• **Job**
In the forum thread below about raising a puppy with kids, swap "Patience" for "Humor" and give the passage between "Prepare yourself!" and "bad times 8)", inclusive.

There is much more I am sure but that is a start. Good luck!


----------



## Vida (Dec 26, 2011)

Welcome.
Prepare yourself!
You will need-
Patience
A loyalty card for your local off license ( liquor store ;D)
Ear plugs
Comfy boots
Waterproofs for the whole family
Patience
'Magic' plasters
Patience
The following pics are illustration only 
To keep you laughing through the bad times 8)


----------



## VMakes6 (Apr 12, 2013)

Thank you all! I even like the suggestion to sell the kids....oh some days! And teach the kids to be a tree...awesome! They can do that! One more question along the lines of "ranking" in our family and guarding. I realize that puppy will think the kids are beneath him (or hairless puppies  and may show some dominance. I've read another post and I believe there were mentions of having kids command the dog to wait and then giving him his meal...is this something to be suggested? From the get go I plan to work with puppy while eating to build confidence that no one will take his food...however, I know this is a long shot on such a sensitive issue, I mean, it's FOOD! I love food!  We will be setting the bowls out soon so our youngest can get the "gotta dump this out" temptation out of his system well before puppy comes. I hoping this discourages him from caring about the dog eating. But if anything, he can at least be tied into his booster seat! 
Thanks again!


----------



## Rudy (Oct 12, 2012)

One suggestion I will add On V Puppies slide your feet inside or outside walking for some time 

You lift them you will hurt them deep

all my V's were under my Flippers 24-7

and I sport size 14 Floppers : lol

never read much on this 

this like boxing slide before you plant 

they will break

Kids need to be told this 24-7 slide them feet ;D


----------



## R E McCraith (Nov 24, 2011)

all of my V's are on lead till my grand children can raise their hand palm out and say NO! PIKE understands this and stops what ever he is doing - you have the same situation I had with my boys and a new V pup - they growup together - just 1 pack leader and the pup is the lowest ranking member of the family - you reinforce this every day all day long and most issues sort them selves out - PS I do know gypsies to contact if it gets to rough LOL


----------



## mi_fiveo (Dec 4, 2012)

• **Data listing**

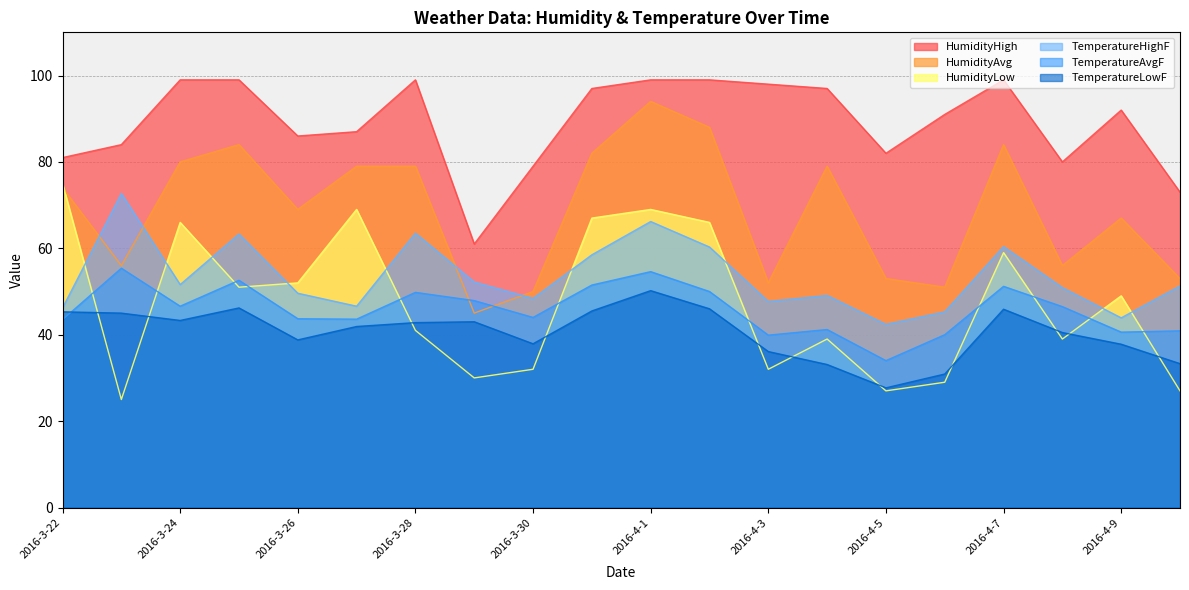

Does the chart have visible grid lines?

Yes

---

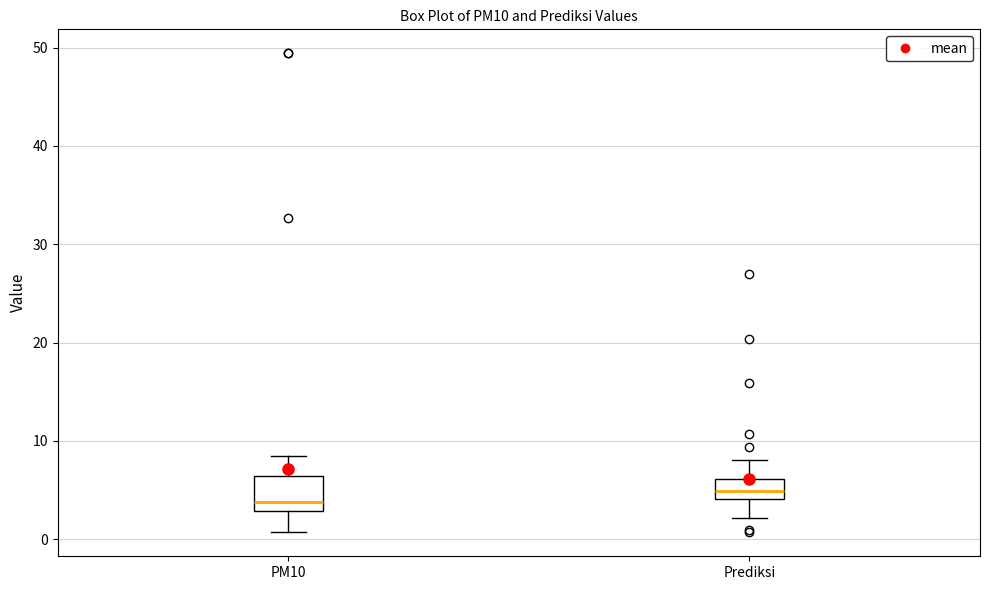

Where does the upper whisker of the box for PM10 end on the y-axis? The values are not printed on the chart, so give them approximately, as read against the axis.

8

• **Exercise answer**
Prepare yourself!
You will need-
Humor
A loyalty card for your local off license ( liquor store ;D)
Ear plugs
Comfy boots
Waterproofs for the whole family
Humor
'Magic' plasters
Humor
The following pics are illustration only 
To keep you laughing through the bad times 8)